A few years ago I heard the government of Poland is not willing to mount an anti smoking campaign. They know about cigarettes. They need the tobacco taxes. More importantly, they cannot afford to extend the life span of people who are no longer working. If the death rate were significantly reduced their social security program would soon go bankrupt. How insensitive, we say, how terrible.
I watch TV. TV is a make believe land. Sometimes they say things there that reflect the United States we live in. Last week on the ER program, Luca, the young and idealistic doctor, said to the hospital board: "We have the ability to save lives, but not the will. We won't save lives for one reason: we don't want to."
"But it costs money", someone on the board replied Oh, yes, there's the money.
Here's the problem: A growth rate of electric usage of only 6% means that all of the electrical generation capacity now operating will have to be built again in 12 years, and twice that amount built in the next twelve, and 4 times as much in the next 12. So by the year 2040 we will have 8 times the electrical generating as we have now. If the air quality is not to deteriorate further, the allowable emissions from each plant must be limited to 1/8 of what is now allowed. Otherwise the sheer increase in the number of power plants will overwhelm the skies with toxic waste.
The NSR rules, the good plan to require the installation of new and most effective pollution controls to reduce the effluent of power plants each time their operating licenses are renewed or the plants are upgraded, are under attack. This attack is a threat to my health. We urge you not to weaken the NSR rules. I want real clear skies, rather than words pretending to what is not. The staff who think up names like 'clear skies act' must have taken their communication training in make believe land, in 1984. I will think 'nineteen eighty four' every time I hear 'Clear Skies Act'.
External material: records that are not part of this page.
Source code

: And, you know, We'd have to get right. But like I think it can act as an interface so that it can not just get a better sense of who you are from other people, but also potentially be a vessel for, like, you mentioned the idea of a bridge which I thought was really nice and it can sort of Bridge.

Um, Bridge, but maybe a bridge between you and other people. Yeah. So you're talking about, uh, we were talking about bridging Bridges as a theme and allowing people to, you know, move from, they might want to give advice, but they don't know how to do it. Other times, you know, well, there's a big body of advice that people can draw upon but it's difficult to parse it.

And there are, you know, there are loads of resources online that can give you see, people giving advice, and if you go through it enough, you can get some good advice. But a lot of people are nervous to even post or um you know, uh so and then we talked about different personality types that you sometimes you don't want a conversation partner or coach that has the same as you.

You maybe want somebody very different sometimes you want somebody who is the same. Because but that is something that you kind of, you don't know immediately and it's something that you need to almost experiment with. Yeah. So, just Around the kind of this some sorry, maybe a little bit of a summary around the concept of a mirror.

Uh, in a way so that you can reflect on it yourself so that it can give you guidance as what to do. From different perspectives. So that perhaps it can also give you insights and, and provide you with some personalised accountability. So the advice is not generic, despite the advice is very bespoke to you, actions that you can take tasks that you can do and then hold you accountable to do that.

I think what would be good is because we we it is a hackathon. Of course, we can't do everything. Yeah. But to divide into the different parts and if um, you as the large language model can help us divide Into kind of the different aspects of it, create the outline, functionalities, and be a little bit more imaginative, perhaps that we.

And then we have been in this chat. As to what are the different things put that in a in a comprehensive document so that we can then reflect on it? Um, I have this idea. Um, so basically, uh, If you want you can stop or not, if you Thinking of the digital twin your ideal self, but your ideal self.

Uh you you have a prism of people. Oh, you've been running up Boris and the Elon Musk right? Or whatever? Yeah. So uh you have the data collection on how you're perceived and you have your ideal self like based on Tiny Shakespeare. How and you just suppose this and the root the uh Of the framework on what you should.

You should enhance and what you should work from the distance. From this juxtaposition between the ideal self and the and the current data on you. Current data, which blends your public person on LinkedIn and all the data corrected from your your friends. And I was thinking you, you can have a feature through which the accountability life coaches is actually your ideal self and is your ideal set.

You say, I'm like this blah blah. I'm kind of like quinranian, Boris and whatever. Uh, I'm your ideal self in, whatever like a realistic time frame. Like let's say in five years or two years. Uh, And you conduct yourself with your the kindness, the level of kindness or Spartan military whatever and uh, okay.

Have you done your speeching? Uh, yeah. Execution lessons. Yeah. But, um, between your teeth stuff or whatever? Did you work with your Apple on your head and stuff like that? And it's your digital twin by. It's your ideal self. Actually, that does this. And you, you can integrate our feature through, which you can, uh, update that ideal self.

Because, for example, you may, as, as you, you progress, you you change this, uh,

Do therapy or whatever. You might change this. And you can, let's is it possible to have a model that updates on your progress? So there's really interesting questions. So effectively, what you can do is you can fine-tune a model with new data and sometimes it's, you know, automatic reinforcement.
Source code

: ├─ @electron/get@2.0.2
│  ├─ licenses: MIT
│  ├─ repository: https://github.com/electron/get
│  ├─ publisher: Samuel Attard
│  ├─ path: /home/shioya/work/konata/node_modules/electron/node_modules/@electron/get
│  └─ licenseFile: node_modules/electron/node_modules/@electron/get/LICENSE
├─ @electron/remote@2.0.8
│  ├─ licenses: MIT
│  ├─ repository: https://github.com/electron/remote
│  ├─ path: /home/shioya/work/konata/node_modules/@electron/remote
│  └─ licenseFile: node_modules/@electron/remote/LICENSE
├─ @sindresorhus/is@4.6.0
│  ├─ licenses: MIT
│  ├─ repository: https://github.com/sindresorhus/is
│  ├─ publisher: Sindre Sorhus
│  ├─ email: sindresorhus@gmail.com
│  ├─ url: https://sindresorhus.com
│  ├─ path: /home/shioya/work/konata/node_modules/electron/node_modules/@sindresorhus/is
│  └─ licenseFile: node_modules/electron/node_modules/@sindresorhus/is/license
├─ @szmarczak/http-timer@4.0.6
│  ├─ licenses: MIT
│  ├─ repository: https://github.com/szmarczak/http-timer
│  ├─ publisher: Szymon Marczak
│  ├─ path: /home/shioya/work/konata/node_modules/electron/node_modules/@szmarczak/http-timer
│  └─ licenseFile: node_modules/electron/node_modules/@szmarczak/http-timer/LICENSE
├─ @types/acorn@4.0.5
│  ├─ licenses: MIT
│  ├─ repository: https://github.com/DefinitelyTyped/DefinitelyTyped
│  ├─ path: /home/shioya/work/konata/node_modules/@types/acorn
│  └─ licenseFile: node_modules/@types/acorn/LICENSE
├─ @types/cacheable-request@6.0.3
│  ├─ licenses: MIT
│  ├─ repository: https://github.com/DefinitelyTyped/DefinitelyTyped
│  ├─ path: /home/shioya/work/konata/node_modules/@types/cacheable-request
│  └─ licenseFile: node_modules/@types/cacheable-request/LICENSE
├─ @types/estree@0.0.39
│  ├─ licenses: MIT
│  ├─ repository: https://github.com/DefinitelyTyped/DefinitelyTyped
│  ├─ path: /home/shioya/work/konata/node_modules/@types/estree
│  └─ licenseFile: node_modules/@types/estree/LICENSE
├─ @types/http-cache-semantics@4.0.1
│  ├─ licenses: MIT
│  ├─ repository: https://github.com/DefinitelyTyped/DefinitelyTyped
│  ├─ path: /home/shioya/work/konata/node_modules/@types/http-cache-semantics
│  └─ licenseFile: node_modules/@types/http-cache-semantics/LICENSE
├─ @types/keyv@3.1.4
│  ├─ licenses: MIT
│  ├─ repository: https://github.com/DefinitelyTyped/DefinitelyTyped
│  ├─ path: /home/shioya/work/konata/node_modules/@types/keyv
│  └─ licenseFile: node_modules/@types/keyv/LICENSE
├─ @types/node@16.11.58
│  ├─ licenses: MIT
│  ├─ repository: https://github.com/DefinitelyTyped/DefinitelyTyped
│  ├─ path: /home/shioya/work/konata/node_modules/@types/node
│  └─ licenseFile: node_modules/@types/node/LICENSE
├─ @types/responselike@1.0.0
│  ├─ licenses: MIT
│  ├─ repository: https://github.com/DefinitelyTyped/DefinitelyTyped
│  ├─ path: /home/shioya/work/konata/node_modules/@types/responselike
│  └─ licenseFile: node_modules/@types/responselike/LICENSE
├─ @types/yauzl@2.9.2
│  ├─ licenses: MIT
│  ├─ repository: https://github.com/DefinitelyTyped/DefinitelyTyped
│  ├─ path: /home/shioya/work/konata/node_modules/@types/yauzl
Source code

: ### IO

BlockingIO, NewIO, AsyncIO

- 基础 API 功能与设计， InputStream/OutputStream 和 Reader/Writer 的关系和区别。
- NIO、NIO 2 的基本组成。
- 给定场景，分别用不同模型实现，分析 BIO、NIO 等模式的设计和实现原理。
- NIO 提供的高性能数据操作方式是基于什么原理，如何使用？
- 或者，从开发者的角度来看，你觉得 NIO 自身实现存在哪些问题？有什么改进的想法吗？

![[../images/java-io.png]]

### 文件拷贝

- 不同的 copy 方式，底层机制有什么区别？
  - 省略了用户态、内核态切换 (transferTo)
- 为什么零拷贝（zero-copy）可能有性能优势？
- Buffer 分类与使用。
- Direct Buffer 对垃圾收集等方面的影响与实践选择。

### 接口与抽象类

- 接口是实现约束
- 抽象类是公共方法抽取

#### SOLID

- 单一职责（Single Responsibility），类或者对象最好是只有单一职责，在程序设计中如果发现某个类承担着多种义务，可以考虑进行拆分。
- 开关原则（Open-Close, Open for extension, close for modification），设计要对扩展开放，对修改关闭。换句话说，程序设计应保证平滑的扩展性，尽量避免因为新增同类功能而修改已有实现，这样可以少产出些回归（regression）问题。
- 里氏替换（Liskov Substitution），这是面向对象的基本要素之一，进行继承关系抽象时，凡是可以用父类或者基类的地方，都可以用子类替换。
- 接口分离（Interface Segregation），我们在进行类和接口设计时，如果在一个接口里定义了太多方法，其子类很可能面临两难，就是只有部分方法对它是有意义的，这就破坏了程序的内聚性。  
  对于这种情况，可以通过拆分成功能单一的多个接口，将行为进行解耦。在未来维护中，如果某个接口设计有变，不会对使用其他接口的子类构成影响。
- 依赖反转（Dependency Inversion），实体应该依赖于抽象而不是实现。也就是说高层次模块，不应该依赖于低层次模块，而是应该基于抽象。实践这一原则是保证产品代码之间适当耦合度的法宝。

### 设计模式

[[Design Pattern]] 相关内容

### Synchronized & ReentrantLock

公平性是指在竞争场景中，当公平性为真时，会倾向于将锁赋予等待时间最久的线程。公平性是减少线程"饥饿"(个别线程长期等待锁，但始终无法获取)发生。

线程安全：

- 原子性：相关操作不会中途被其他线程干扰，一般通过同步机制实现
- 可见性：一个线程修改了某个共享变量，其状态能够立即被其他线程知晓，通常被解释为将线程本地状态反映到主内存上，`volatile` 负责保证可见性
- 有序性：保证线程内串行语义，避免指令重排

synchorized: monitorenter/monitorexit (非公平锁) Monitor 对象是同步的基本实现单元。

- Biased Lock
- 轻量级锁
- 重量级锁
The most effective pollution improvement in Baltimore In fifteen years has been the shutting down of a filthy waste incinerator and near closing of an important steel plant. Beth steel struggled with old steel technology and new, effective and costly pollution controls. And the steel plant's surrounding neighborhoods are filled with cemeteries of quiet people who died of cancer, some attributed to the ghastly air quality we had here many years ago.
Come to think of it, Baltimore still has some of the most polluted air in the United States.
And no one is effectively scanning the air, identifying the chemicals and identifying and punishing the companies that are using what we breathe as a dumping ground for their waste. They win, we lose. They profit, we die. We can live longer - but we must have the will to do real testing and keep score and set appropriate limits for effluents, for pollution.
We must have the will to deal with the pollution that is from this community. We must have the will to deal with the pollution from the South. We must have the will to deal with the pollution from the North. And we must have the will to deal with the pollution from the West, where the idea of local pollution control was, for years, to build taller smokestacks so the smoke and toxins would not be local, but be blown east by the prevailing winds to more distant communities. Here.
Pollution, air quality, health and life are hot issues for me, but then, they always have been.
I hope these are hot issues for you, too. As a society, we have the ability, As you are our government representatives, I ask you to have the willingness to represent our health, our well being.